■ Task prompt
Each record below is to be output with no change at all.
(Material supplied Opens)
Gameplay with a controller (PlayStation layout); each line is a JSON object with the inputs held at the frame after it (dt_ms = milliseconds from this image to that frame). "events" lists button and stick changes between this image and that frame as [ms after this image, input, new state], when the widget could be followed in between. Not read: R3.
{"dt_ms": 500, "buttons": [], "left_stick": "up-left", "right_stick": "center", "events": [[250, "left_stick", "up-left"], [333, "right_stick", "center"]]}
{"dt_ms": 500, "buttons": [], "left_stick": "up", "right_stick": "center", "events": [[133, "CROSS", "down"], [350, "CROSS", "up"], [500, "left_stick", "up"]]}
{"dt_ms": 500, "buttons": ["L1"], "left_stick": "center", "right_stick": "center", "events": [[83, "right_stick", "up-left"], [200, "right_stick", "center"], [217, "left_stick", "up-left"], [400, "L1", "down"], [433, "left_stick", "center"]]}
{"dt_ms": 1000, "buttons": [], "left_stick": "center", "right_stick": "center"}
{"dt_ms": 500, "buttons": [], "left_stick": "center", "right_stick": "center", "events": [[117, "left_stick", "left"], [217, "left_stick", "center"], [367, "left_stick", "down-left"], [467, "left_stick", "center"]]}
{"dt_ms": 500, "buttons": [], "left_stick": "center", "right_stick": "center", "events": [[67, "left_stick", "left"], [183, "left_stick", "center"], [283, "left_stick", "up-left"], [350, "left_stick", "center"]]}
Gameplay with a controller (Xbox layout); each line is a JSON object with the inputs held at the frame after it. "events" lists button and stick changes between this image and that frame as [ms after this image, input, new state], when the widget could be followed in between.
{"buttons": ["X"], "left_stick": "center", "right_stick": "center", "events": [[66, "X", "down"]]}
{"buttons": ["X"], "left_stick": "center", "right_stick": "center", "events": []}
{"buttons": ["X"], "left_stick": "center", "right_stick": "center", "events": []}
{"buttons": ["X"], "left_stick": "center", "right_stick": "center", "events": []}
(Material supplied Closes)
■ Reply
Gameplay with a controller (PlayStation layout); each line is a JSON object with the inputs held at the frame after it (dt_ms = milliseconds from this image to that frame). "events" lists button and stick changes between this image and that frame as [ms after this image, input, new state], when the widget could be followed in between. Not read: R3.
{"dt_ms": 500, "buttons": [], "left_stick": "up-left", "right_stick": "center", "events": [[250, "left_stick", "up-left"], [333, "right_stick", "center"]]}
{"dt_ms": 500, "buttons": [], "left_stick": "up", "right_stick": "center", "events": [[133, "CROSS", "down"], [350, "CROSS", "up"], [500, "left_stick", "up"]]}
{"dt_ms": 500, "buttons": ["L1"], "left_stick": "center", "right_stick": "center", "events": [[83, "right_stick", "up-left"], [200, "right_stick", "center"], [217, "left_stick", "up-left"], [400, "L1", "down"], [433, "left_stick", "center"]]}
{"dt_ms": 1000, "buttons": [], "left_stick": "center", "right_stick": "center"}
{"dt_ms": 500, "buttons": [], "left_stick": "center", "right_stick": "center", "events": [[117, "left_stick", "left"], [217, "left_stick", "center"], [367, "left_stick", "down-left"], [467, "left_stick", "center"]]}
{"dt_ms": 500, "buttons": [], "left_stick": "center", "right_stick": "center", "events": [[67, "left_stick", "left"], [183, "left_stick", "center"], [283, "left_stick", "up-left"], [350, "left_stick", "center"]]}
Gameplay with a controller (Xbox layout); each line is a JSON object with the inputs held at the frame after it. "events" lists button and stick changes between this image and that frame as [ms after this image, input, new state], when the widget could be followed in between.
{"buttons": ["X"], "left_stick": "center", "right_stick": "center", "events": [[66, "X", "down"]]}
{"buttons": ["X"], "left_stick": "center", "right_stick": "center", "events": []}
{"buttons": ["X"], "left_stick": "center", "right_stick": "center", "events": []}
{"buttons": ["X"], "left_stick": "center", "right_stick": "center", "events": []}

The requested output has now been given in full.